In my latest novel, one of the things I had to research was women’s makeup. I wrote a “cozy” mystery entitled The Phantom of Pemberley: A Pride and Prejudice Murder Mystery. One of the characteristics of a cozy is poison is often used to commit the crime. I used poison in the form of makeup.
Here is some of the facts I discovered in researching makeup:
* Pale skin from the Middle Ages to the early 1900s was a sign of wealth.
* To achieve the look of pale skin, women sometimes actually let blood.
* Lead paint was used to lighten the skin.
* Arsenic was used in face powder during the Italian Renaissance.
* Women during the time of Queen Elizabeth wore egg whites for a “glazed” look on their faces.
* By the time of the French Restoration of the 1700s, red rouge and lipstick were popular.

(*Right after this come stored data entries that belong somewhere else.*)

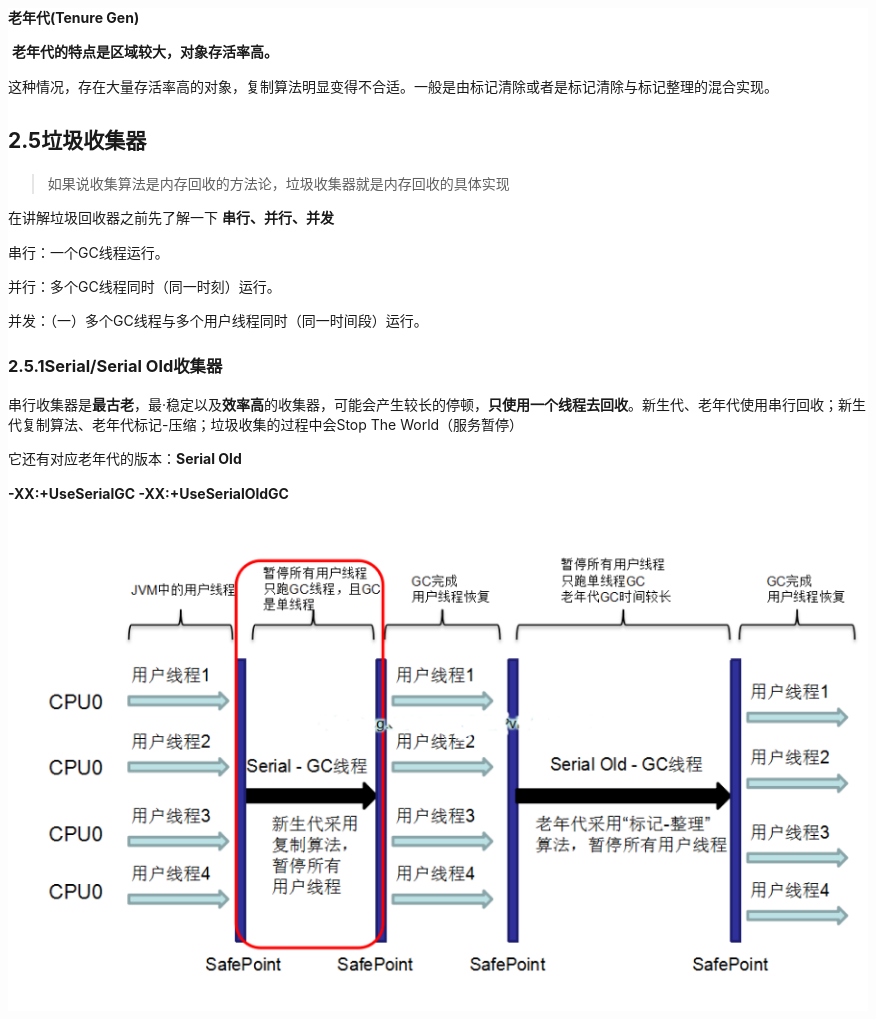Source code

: **老年代(Tenure Gen)**

​		**老年代的特点是区域较大，对象存活率高。**

​		这种情况，存在大量存活率高的对象，复制算法明显变得不合适。一般是由标记清除或者是标记清除与标记整理的混合实现。



## 2.5垃圾收集器

> 如果说收集算法是内存回收的方法论，垃圾收集器就是内存回收的具体实现



在讲解垃圾回收器之前先了解一下  **串行、并行、并发**

串行：一个GC线程运行。

并行：多个GC线程同时（同一时刻）运行。

并发：（一）多个GC线程与多个用户线程同时（同一时间段）运行。



### 2.5.1Serial/**Serial Old**收集器

串行收集器是**最古老**，最·稳定以及**效率高**的收集器，可能会产生较长的停顿，**只使用一个线程去回收**。新生代、老年代使用串行回收；新生代复制算法、老年代标记-压缩；垃圾收集的过程中会Stop The World（服务暂停） 

它还有对应老年代的版本：**Serial Old**

**-XX:+UseSerialGC  -XX:+UseSerialOldGC**

![](000-jvm-quick-start.assets/65.png)
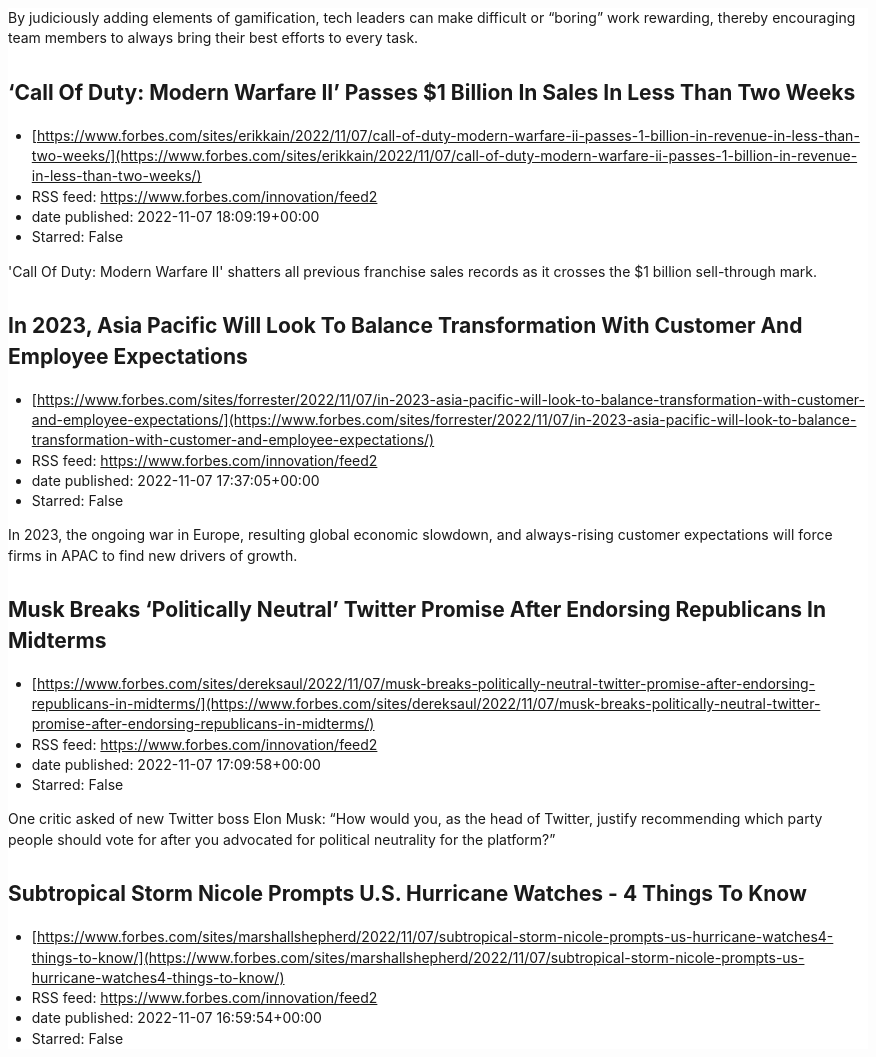By judiciously adding elements of gamification, tech leaders can make difficult or “boring” work rewarding, thereby encouraging team members to always bring their best efforts to every task.

## ‘Call Of Duty: Modern Warfare II’ Passes $1 Billion In Sales In Less Than Two Weeks
 - [https://www.forbes.com/sites/erikkain/2022/11/07/call-of-duty-modern-warfare-ii-passes-1-billion-in-revenue-in-less-than-two-weeks/](https://www.forbes.com/sites/erikkain/2022/11/07/call-of-duty-modern-warfare-ii-passes-1-billion-in-revenue-in-less-than-two-weeks/)
 - RSS feed: https://www.forbes.com/innovation/feed2
 - date published: 2022-11-07 18:09:19+00:00
 - Starred: False

'Call Of Duty: Modern Warfare II' shatters all previous franchise sales records as it crosses the $1 billion sell-through mark.

## In 2023, Asia Pacific Will Look To Balance Transformation With Customer And Employee Expectations
 - [https://www.forbes.com/sites/forrester/2022/11/07/in-2023-asia-pacific-will-look-to-balance-transformation-with-customer-and-employee-expectations/](https://www.forbes.com/sites/forrester/2022/11/07/in-2023-asia-pacific-will-look-to-balance-transformation-with-customer-and-employee-expectations/)
 - RSS feed: https://www.forbes.com/innovation/feed2
 - date published: 2022-11-07 17:37:05+00:00
 - Starred: False

In 2023, the ongoing war in Europe, resulting global economic slowdown, and always-rising customer expectations will force firms in APAC to find new drivers of growth.

## Musk Breaks ‘Politically Neutral’ Twitter Promise After Endorsing Republicans In Midterms
 - [https://www.forbes.com/sites/dereksaul/2022/11/07/musk-breaks-politically-neutral-twitter-promise-after-endorsing-republicans-in-midterms/](https://www.forbes.com/sites/dereksaul/2022/11/07/musk-breaks-politically-neutral-twitter-promise-after-endorsing-republicans-in-midterms/)
 - RSS feed: https://www.forbes.com/innovation/feed2
 - date published: 2022-11-07 17:09:58+00:00
 - Starred: False

One critic asked of new Twitter boss Elon Musk: “How would you, as the head of Twitter, justify recommending which party people should vote for after you advocated for political neutrality for the platform?”

## Subtropical Storm Nicole Prompts U.S. Hurricane Watches - 4 Things To Know
 - [https://www.forbes.com/sites/marshallshepherd/2022/11/07/subtropical-storm-nicole-prompts-us-hurricane-watches4-things-to-know/](https://www.forbes.com/sites/marshallshepherd/2022/11/07/subtropical-storm-nicole-prompts-us-hurricane-watches4-things-to-know/)
 - RSS feed: https://www.forbes.com/innovation/feed2
 - date published: 2022-11-07 16:59:54+00:00
 - Starred: False
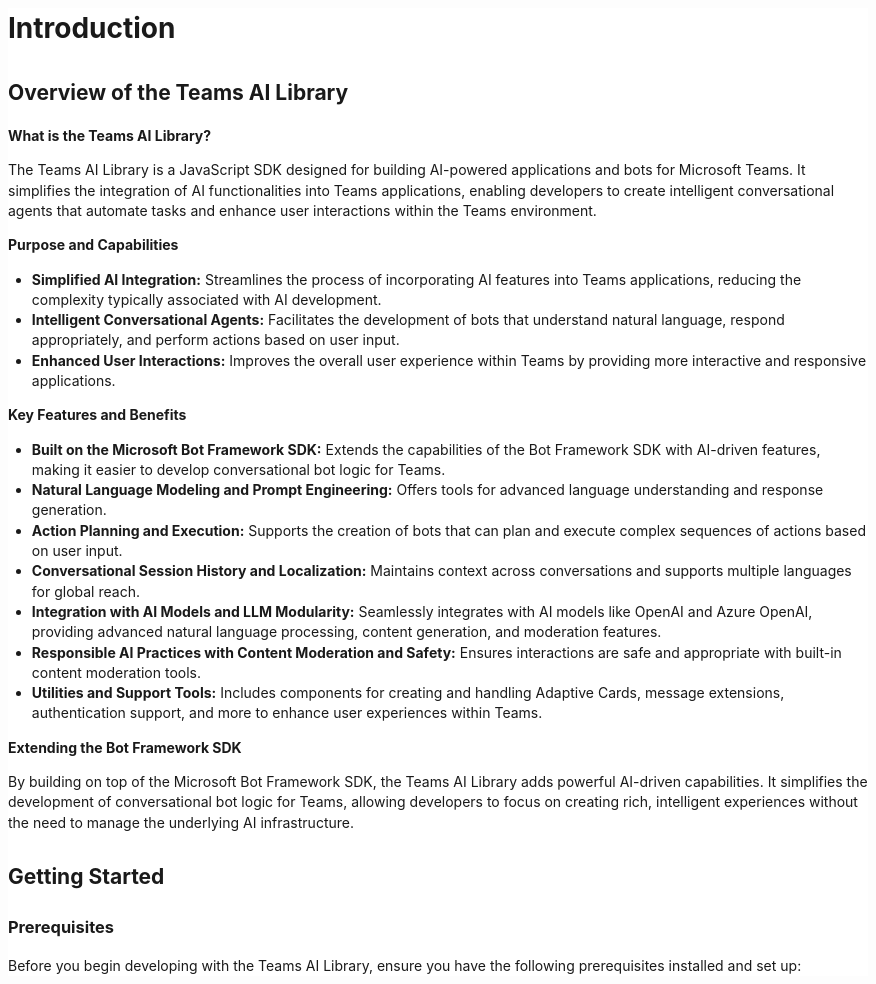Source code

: # Introduction

## Overview of the Teams AI Library

**What is the Teams AI Library?**

The Teams AI Library is a JavaScript SDK designed for building AI-powered applications and bots for Microsoft Teams. It simplifies the integration of AI functionalities into Teams applications, enabling developers to create intelligent conversational agents that automate tasks and enhance user interactions within the Teams environment.

**Purpose and Capabilities**

- **Simplified AI Integration:** Streamlines the process of incorporating AI features into Teams applications, reducing the complexity typically associated with AI development.
- **Intelligent Conversational Agents:** Facilitates the development of bots that understand natural language, respond appropriately, and perform actions based on user input.
- **Enhanced User Interactions:** Improves the overall user experience within Teams by providing more interactive and responsive applications.

**Key Features and Benefits**

- **Built on the Microsoft Bot Framework SDK:** Extends the capabilities of the Bot Framework SDK with AI-driven features, making it easier to develop conversational bot logic for Teams.
- **Natural Language Modeling and Prompt Engineering:** Offers tools for advanced language understanding and response generation.
- **Action Planning and Execution:** Supports the creation of bots that can plan and execute complex sequences of actions based on user input.
- **Conversational Session History and Localization:** Maintains context across conversations and supports multiple languages for global reach.
- **Integration with AI Models and LLM Modularity:** Seamlessly integrates with AI models like OpenAI and Azure OpenAI, providing advanced natural language processing, content generation, and moderation features.
- **Responsible AI Practices with Content Moderation and Safety:** Ensures interactions are safe and appropriate with built-in content moderation tools.
- **Utilities and Support Tools:** Includes components for creating and handling Adaptive Cards, message extensions, authentication support, and more to enhance user experiences within Teams.

**Extending the Bot Framework SDK**

By building on top of the Microsoft Bot Framework SDK, the Teams AI Library adds powerful AI-driven capabilities. It simplifies the development of conversational bot logic for Teams, allowing developers to focus on creating rich, intelligent experiences without the need to manage the underlying AI infrastructure.

## Getting Started

### Prerequisites

Before you begin developing with the Teams AI Library, ensure you have the following prerequisites installed and set up:
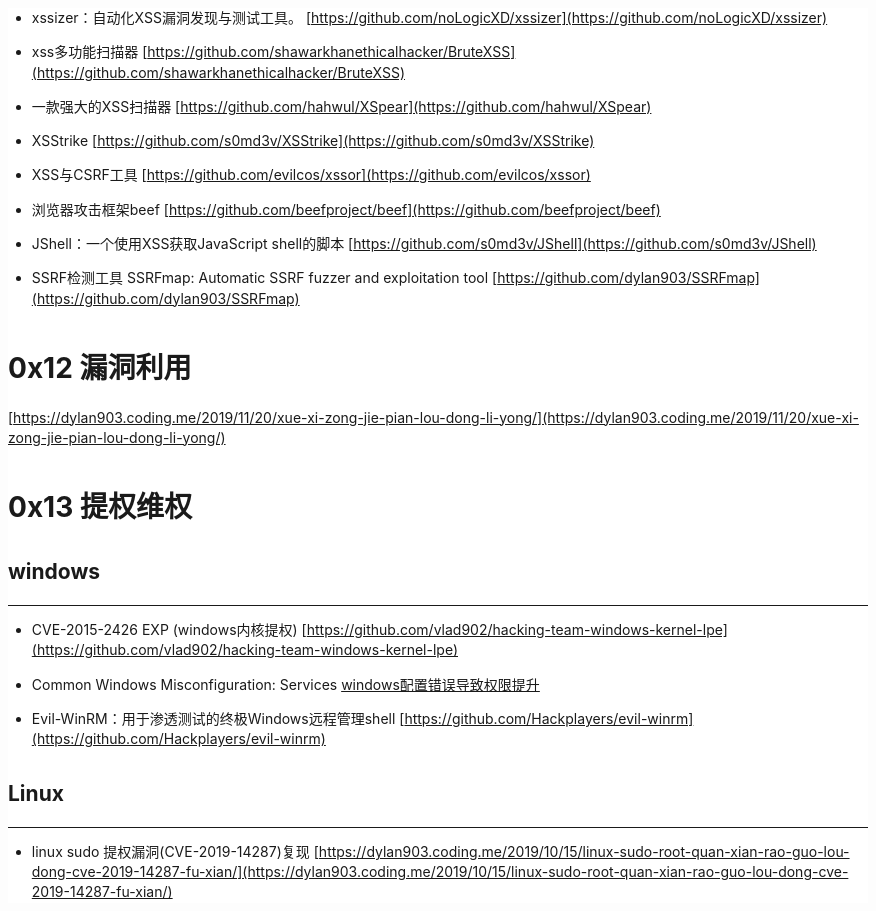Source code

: * xssizer：自动化XSS漏洞发现与测试工具。
[https://github.com/noLogicXD/xssizer](https://github.com/noLogicXD/xssizer)

* xss多功能扫描器
[https://github.com/shawarkhanethicalhacker/BruteXSS](https://github.com/shawarkhanethicalhacker/BruteXSS)

* 一款强大的XSS扫描器
[https://github.com/hahwul/XSpear](https://github.com/hahwul/XSpear)

* XSStrike
[https://github.com/s0md3v/XSStrike](https://github.com/s0md3v/XSStrike)

* XSS与CSRF工具
[https://github.com/evilcos/xssor](https://github.com/evilcos/xssor)

* 浏览器攻击框架beef
[https://github.com/beefproject/beef](https://github.com/beefproject/beef)

* JShell：一个使用XSS获取JavaScript shell的脚本
[https://github.com/s0md3v/JShell](https://github.com/s0md3v/JShell)

* SSRF检测工具
SSRFmap: Automatic SSRF fuzzer and exploitation tool
[https://github.com/dylan903/SSRFmap](https://github.com/dylan903/SSRFmap)

# 0x12 漏洞利用


[https://dylan903.coding.me/2019/11/20/xue-xi-zong-jie-pian-lou-dong-li-yong/](https://dylan903.coding.me/2019/11/20/xue-xi-zong-jie-pian-lou-dong-li-yong/)


# 0x13 提权维权

## windows
***

* CVE-2015-2426 EXP (windows内核提权)
[https://github.com/vlad902/hacking-team-windows-kernel-lpe](https://github.com/vlad902/hacking-team-windows-kernel-lpe)

* Common Windows Misconfiguration: Services
[windows配置错误导致权限提升](https://amonsec.net/2018/09/23/Common-Windows-Misconfiguration-Services.html)

* Evil-WinRM：用于渗透测试的终极Windows远程管理shell
[https://github.com/Hackplayers/evil-winrm](https://github.com/Hackplayers/evil-winrm)

## Linux
***

* linux sudo 提权漏洞(CVE-2019-14287)复现
[https://dylan903.coding.me/2019/10/15/linux-sudo-root-quan-xian-rao-guo-lou-dong-cve-2019-14287-fu-xian/](https://dylan903.coding.me/2019/10/15/linux-sudo-root-quan-xian-rao-guo-lou-dong-cve-2019-14287-fu-xian/)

* However, the “French” ways were not so acceptable with the Napoleonic era, and many other countries shunned the heavier makup.
* In the Regency era (the one I address most often in my books), a little rouge was still acceptable.
* Hair dyes were used. To prevent a low hairline, a forehead bandage dipped in vinegar in which cats dung had been steeped was worn.(“The History of Makeup”)
* White skin was still preferred as an indication of wealth. Women used whiteners and blemish removers.
* These products were made from white lead and mercury.
* Belladonna (a known poison) was used on the eyes.
* Some makeup contained nitric acid, and coal tar was used in hair dye.
* George IV was known to use an extensive number of creams for his skin.
From “The History of Makeup” come these recipes.
Here are some beauty-tip recipes utilized during the late 1800’s:
*For freckle removal: bruise and squeeze the juice out of chick-weed, add three times its quantity of soft water, then bathe the skin for five to ten minutes morning and evening.
*As a wash for the complexion: one teaspoon of flour of sulphur and a wine glassful of lime water, well shaken and mixed with half a wine-glass of glycerine and a wine-glass of rose-water. Rub on the face every night before going to bed.
*To keep hair from turning gray: four ounces of hulls of butternuts were infused with a quart of water, to which half an ounce of copperas was added. This was to be applied with a soft brush every two to three days.
*For wrinkle removal: melt one ounce of white wax, add two ounces of juice of lily-bulbs, two ounces of honey, two drams of rose-water, and a drop or two of ottar of roses and use twice a day.